● Instructions for the task
Each line from the one containing "Box the floor. In pixels." to the end of the records below should be restated word for word; please leave out all other lines.

Content starts

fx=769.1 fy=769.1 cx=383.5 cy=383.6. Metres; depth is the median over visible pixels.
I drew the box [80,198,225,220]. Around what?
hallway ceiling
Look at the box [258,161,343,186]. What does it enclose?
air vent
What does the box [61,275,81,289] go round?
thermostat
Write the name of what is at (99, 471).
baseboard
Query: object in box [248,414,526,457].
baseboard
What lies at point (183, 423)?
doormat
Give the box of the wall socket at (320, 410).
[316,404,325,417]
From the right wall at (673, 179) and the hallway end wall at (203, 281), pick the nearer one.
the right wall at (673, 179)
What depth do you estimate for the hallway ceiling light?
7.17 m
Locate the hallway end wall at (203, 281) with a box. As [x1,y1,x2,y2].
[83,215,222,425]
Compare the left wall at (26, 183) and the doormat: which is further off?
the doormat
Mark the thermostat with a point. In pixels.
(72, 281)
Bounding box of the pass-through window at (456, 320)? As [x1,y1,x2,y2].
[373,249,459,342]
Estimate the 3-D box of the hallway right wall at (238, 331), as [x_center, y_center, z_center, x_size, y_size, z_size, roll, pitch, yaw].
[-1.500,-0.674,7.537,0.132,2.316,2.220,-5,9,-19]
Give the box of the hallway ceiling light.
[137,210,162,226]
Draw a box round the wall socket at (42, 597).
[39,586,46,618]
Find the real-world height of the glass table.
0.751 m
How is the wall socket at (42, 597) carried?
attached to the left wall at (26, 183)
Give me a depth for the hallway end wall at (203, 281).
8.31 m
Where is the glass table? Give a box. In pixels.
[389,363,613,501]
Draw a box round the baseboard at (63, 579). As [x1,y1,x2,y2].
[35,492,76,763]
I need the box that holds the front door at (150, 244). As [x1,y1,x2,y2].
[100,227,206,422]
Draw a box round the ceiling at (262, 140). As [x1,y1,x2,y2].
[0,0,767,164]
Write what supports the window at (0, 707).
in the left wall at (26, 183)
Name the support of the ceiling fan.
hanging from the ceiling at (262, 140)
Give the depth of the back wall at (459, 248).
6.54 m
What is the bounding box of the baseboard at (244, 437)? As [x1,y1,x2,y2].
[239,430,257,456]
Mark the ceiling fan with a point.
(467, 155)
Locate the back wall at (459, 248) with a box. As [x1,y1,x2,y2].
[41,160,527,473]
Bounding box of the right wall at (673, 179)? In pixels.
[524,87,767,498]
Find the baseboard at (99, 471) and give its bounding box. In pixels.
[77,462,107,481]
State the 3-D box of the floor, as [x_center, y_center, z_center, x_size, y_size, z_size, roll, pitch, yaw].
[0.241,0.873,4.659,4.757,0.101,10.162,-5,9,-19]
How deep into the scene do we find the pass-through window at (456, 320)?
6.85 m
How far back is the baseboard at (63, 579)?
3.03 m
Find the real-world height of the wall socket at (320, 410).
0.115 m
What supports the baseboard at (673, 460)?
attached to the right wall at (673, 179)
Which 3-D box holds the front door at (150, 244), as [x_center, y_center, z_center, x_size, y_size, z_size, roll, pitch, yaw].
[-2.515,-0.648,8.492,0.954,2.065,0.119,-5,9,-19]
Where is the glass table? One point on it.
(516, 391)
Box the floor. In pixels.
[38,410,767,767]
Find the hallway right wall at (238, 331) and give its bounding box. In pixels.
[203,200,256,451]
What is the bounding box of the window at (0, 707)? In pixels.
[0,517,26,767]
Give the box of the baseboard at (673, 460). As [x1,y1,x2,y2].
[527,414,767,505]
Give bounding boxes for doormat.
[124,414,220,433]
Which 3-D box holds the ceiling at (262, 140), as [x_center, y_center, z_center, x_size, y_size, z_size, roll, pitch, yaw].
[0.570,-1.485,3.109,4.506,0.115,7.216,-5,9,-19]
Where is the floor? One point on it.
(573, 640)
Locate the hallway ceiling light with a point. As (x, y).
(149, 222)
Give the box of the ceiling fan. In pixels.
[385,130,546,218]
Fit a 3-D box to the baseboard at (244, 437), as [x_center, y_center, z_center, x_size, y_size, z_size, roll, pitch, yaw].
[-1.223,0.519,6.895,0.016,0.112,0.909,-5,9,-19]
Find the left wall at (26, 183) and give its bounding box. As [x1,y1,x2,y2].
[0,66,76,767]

Content ends

● Output for this exercise
Box the floor. In pixels.
[38,410,767,767]
Find the hallway right wall at (238, 331) and give its bounding box. In pixels.
[203,200,256,451]
What is the bounding box of the window at (0, 707)? In pixels.
[0,517,26,767]
Give the box of the baseboard at (673, 460). As [x1,y1,x2,y2].
[527,414,767,505]
Give bounding boxes for doormat.
[124,414,220,433]
Which 3-D box holds the ceiling at (262, 140), as [x_center, y_center, z_center, x_size, y_size, z_size, roll, pitch, yaw].
[0.570,-1.485,3.109,4.506,0.115,7.216,-5,9,-19]
Where is the floor? One point on it.
(573, 640)
Locate the hallway ceiling light with a point. As (x, y).
(149, 222)
Give the box of the ceiling fan. In pixels.
[385,130,546,218]
Fit a 3-D box to the baseboard at (244, 437), as [x_center, y_center, z_center, x_size, y_size, z_size, roll, pitch, yaw].
[-1.223,0.519,6.895,0.016,0.112,0.909,-5,9,-19]
Find the left wall at (26, 183) and give its bounding box. As [x1,y1,x2,y2].
[0,66,76,767]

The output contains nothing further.